The story so far: The Parliament Standing Committee on Education, headed by Bharatiya Janata Party (BJP) MP Vivek Thakur, tabled a report during the special session of Parliament on the “Implementation of the National Education Policy (NEP), 2020 in Higher Education.”
What did the report say?
The report looked at the salient features of the NEP’s implementation in the higher education sector and the progress made so far. The panel met representatives of various State governments, Union Ministries, higher education institutions and other stakeholders to prepare the report. The report noted that of the 1,043 universities functioning in the country, 70% are under the State Act and that 94% of students are in State or private institutions with just 6% of students in Central higher educational institutions, stressing the importance of States in providing higher education.

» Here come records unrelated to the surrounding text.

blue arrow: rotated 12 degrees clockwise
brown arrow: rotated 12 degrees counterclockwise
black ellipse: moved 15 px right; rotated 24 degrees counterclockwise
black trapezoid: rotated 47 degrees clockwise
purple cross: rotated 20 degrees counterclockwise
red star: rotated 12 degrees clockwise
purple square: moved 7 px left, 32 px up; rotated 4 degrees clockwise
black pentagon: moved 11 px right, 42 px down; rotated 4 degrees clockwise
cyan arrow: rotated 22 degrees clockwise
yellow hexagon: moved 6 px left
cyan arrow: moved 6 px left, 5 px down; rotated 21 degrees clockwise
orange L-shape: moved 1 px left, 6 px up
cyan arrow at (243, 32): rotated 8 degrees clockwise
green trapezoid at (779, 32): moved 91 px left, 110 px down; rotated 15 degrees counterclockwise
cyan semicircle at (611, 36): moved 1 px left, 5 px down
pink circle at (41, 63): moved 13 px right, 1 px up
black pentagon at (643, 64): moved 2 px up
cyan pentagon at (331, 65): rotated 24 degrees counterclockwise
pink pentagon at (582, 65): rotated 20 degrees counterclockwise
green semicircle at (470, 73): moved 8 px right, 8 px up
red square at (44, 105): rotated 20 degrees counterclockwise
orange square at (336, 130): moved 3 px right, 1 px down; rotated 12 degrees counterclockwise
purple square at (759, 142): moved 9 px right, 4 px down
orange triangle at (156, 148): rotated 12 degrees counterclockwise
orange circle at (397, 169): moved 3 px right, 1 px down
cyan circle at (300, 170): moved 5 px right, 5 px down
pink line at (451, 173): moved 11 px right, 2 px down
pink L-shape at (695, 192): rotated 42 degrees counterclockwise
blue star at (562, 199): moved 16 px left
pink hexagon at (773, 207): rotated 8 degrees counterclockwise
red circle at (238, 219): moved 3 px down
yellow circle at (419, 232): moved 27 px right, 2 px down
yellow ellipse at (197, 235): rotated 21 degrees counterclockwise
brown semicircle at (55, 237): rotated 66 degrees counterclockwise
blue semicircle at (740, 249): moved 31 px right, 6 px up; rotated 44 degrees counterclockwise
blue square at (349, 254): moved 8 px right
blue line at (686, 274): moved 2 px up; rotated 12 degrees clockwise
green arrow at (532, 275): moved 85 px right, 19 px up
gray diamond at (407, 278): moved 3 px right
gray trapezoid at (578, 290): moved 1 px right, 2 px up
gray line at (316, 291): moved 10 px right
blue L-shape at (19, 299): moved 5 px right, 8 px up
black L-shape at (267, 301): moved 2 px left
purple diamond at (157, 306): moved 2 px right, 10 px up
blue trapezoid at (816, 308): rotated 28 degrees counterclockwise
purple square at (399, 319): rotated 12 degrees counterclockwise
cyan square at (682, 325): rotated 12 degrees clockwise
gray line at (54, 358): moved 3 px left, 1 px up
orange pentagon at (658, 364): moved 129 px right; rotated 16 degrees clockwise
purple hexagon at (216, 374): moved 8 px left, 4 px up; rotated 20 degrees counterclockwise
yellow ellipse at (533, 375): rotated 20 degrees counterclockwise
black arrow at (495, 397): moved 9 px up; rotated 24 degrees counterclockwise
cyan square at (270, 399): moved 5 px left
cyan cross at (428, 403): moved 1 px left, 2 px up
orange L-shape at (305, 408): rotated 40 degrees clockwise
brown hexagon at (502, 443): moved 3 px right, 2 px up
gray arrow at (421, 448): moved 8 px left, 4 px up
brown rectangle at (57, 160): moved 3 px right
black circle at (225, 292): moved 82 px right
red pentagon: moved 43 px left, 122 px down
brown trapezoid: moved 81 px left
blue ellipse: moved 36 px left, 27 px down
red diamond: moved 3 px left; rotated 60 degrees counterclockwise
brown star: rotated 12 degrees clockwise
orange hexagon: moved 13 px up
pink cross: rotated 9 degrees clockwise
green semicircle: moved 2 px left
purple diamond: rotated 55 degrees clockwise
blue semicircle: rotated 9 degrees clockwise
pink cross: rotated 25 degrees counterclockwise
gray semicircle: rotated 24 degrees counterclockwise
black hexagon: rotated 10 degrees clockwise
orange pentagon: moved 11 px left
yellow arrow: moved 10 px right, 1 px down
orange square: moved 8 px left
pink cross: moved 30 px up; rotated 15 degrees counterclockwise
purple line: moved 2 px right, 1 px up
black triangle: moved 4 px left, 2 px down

What were the issues discussed?
The 31-member panel tried to discuss issues such as the rigid separation of disciplines, limited access to higher education in socio-economically disadvantaged areas, lack of higher education institutes (HEIs) that teach in local languages, the limited number of faculty, lack of institutional autonomy, lesser emphasis on research, ineffective regulatory system and low standards of undergraduate education. The panel said that by 2030, every district in the country should have at least one multidisciplinary HEI and that the Gross Enrolment Ratio in higher education, including vocational education, should be increased from 26.3% in 2018 to 50% by 2035.
What were the recommendations?
The panel asked the Union Government and the State Governments to take actions such as earmarking suitable funds for the education of Socially and Economically Disadvantaged Groups (SEDGs), setting clear targets for higher Gross Enrolment Ratio for SEDGs, enhancing gender balance in admissions to HEIs, providing more financial assistance and scholarships to SEDGs in both public and private HEIs, making admission processes and curriculum more inclusive, increasing employability potential of higher education programmes and for developing more degree courses taught in regional languages and bilingually. The panel also recommended specific infrastructural steps to help physically challenged students and a strict enforcement of all no-discrimination and anti-harassment rules.
The Committee appreciated the manner in which the NEP was implemented in Jammu and Kashmir. It said that the Union Territory was among the first in the country to implement NEP from the academic session 2022 in all its higher educational institutions. The panel said it witnessed a paradigm shift in the methods of teaching, leading to lifelong learning opportunities to students.
What about funding?
The Committee suggested improving the effectiveness and impact of the Higher Education Financing Agency (HEFA) in funding HEIs. It asked the HEFA to diversify its funding sources beyond government allocations and explore partnerships with private sector organisations, philanthropic foundations, and international financial institutions. It recommended reviewing and adjusting the interest rates on loans provided by HEFA “to make them more competitive and affordable” for HEIs.
What about the multiple entry multiple exit programme?
The panel said that Indian institutions were likely to face several issues in implementing the multiple entry and multiple exit (MEME) system. The panel said while the MEME looked like a flexible system, which was being operated by Western educational institutions effectively, it might not work well in the country. “If institutions allow MEME, it would be very difficult for the institutions to predict how many students would exit and how many would join midway. Since institutions would not know the in- and out-traffic, it will certainly disturb the pupil-teacher ratio,” the report noted.